Another instance of avoiding nuance is further demonstrated in his claim that Goldman Sachs effectively received an indirect bailout from the government that the Ruling Class supported but which Country Class opposed when AIG was "saved" during the Global Financial Crisis. Goldman Sachs, however, thought they had adequate risk control to survive an AIG collapse. If Codevilla pursued the argument, he would have to claim that if AIG collapsed, it would have taken the whole financial system with it. This is almost undoubtedly true, but it would undermine his argument that the Ruling Class never gave a clear argument for the bailouts.
Finally, in focusing so intently on the perspective of the Country Class, Codevilla neglects the rationale and historical arguments of the Ruling Class. This omission is a considerable weakness. While Codevilla effectively critiques the arrogance and insularity of the elite, he fails to delve into why they believe the country cannot run on its own with minimal government intervention. Although there are many, one example that the Ruling Class may feel gives a historical sense of the need for government regulation is the slow adoption of automobile safety standards. Codevilla should attempt to at least address a few of the most common arguments for government regulation.
Conclusion
I found the book to be worth reading. It helped solidify some of the things I instinctively feel as a Country Class member who lives near a Ground Zero of the Ruling Class. The book's themes of the Ruling Class's simultaneous incompetence and arrogance are quite consistent with Thomas Sowell's in Intellectuals and Society. The book is also quite prescient in its predictions and provides much food for thought regarding the country's present state. In particular, and consistent with my reading of Robert Draper's Weapons of Mass Delusion: When the Republican Party Lost Its Mind, it seems likely that the Country Class is not done after Trump. After digesting the two books' perspectives, I must, sadly, conclude that the insatiable appetite for the most outlandish conspiracy theories has yet to be filled, as the conspiracy theories are undoubtedly a manifestation of the underlying class antagonism.
Despite all the strengths, the book is lacking in rigor. You will either agree based on intuition or not be convinced. Finally, the prescriptions provided to remedy the situation are wanting. It is true that, as Machiavelli argued, we must either learn the art of politics or be subject to the whims of those not reluctant to learn them, but beyond that, the book lacks good realistic suggestions. After a weak concluding chapter, it merely ends with a copy of the Declaration of Independence and The Constitution included. The rest, I suppose, is left as an exercise for the reader...
Sincerely thankful that I don't need to read this book now. Too many screeds with the appearance of constructive thought. And I got the reminder of Sowell's book. My Odyssey of seeking the emergence of the new elites continues.

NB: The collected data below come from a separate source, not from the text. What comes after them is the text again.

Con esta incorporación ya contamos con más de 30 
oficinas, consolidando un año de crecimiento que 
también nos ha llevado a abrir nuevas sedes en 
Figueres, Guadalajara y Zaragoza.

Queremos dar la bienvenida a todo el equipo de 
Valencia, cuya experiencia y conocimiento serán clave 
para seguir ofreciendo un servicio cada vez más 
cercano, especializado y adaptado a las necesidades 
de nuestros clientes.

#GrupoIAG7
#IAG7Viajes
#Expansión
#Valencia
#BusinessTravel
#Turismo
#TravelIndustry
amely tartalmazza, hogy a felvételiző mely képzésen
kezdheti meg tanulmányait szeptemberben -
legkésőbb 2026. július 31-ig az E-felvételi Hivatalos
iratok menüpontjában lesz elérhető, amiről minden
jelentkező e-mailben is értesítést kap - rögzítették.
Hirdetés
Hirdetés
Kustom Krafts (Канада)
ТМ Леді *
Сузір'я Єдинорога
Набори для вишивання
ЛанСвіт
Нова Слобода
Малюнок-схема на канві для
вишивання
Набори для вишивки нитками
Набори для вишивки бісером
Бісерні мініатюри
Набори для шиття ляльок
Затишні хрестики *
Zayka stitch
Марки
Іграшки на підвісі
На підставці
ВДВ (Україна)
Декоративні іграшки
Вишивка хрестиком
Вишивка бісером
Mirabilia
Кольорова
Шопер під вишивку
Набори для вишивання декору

I liked this book, but you're right that in it Codevilla is not particularly comprehensive in his analysis. I think that's because, first, he meant it as a polemic, and second it originated from a long-form essay on The American Spectator. I do think his depiction of the ruling class is dead on, and he's also right that the country class won't go unrepresented forever. You almost wish that instead of repackaging the article as a book, he would have expanded the article into a fuller work, although he does hint at some of the points in his last book, America's Rise and Fall Among Nations.